Ε. Renegotiation as a way of filling the gap resulting from the recognition of the invalidity of contractual terms on the grounds of unfairness:
Recent case law seems to favour renegotiation over judicial intervention, and in the more specific context of replacing a contractual term of a credit agreement which has been held invalid as unfair. The Athens Court of Appeal, in its decision No 3979/2021, accepts that the gap arising after the recognition of the invalidity of the contractual term concerning the interest rate may be attempted to be filled by means of a new agreement between the parties. In the critical considerations of that judgment: "On this issue, the CJEU clarifies that, where the contract cannot continue in force without the unfair terms and the national court cannot fill the gap with a national provision of secondary law, nothing prevents the national court from, inter alia, inviting the parties to negotiate in order to determine how the interest rate is to be calculated, provided that the court sets the framework for the negotiations and that the purpose of the negotiations is to achieve a real balance between the two parties' interests. In the case at hand, the Athens Court of Appeal considered that "...it is not considered necessary at this time to invite the parties to negotiate in order to determine themselves how to calculate the interest rate using proper criteria, given that the relevant procedure has already taken place, at a time prior to the filing of the action, in the context of the application of the Code of Conduct of Law 4224/2013 ... and the respective efforts have been fruitless".
The above decision echoes relevant considerations of the Court of Justice of the European Union (C-269/19), while it is important that the Athens Court of Appeal, like the CJEU, invites the judge to define the framework of the negotiations, focusing on achieving a real balance between the rights and obligations of the parties, obviously for the protection of the borrower, who in any case is in a weaker negotiating position vis-à-vis the credit institution.
Renegotiation enables the parties to a credit agreement to maintain the relationship between them. Recognising the existence of an obligation to renegotiate - and not simply an option - is a way of protecting the debtor, who is faced with a practical impossibility of meeting his obligations, against unilateral surprise actions aimed at a rather premature satisfaction of the credit institution's claim.
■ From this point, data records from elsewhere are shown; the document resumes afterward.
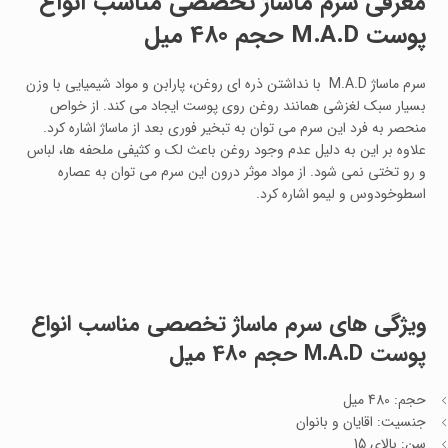
معرفی سرم ماساژ تخصصی مناسب انواع
پوست M.A.D حجم 480 میل
سرم ماساژ M.A.D با نداشتن ذره ای روغن، پارابن و مواد شیمیایی با وزن
بسیار سبک لغزشی همانند روغن روی پوست ایجاد می کند. از خواص
منحصر به فرد این سرم می توان به تبخیر فوری بعد از ماساژ اشاره کرد.
علاوه بر این به دلیل عدم وجود روغن باعث لک و کثیفی ملحفه ها، لباس
و رو تختی نمی شود. از مواد موثر درون این سرم می توان به عصاره
اسطوخودوس و لیمو اشاره کرد.
ویژگی های سرم ماساژ تخصصی مناسب انواع
پوست M.A.D حجم 480 میل
حجم: 480 میل
جنسیت: اقایان و بانوان
سن: بالای 15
In this context, it should not be overlooked that, in any event, despite any negotiating imbalance that may exist between the bank and the borrower (which, however, the legislature has provided for in a specific manner - see Law No. 2251/1994 on consumer protection), the parties are those who know better than anyone else their contractual needs and possibilities and, therefore, those who can adjust their relationship in the most effective and viable way.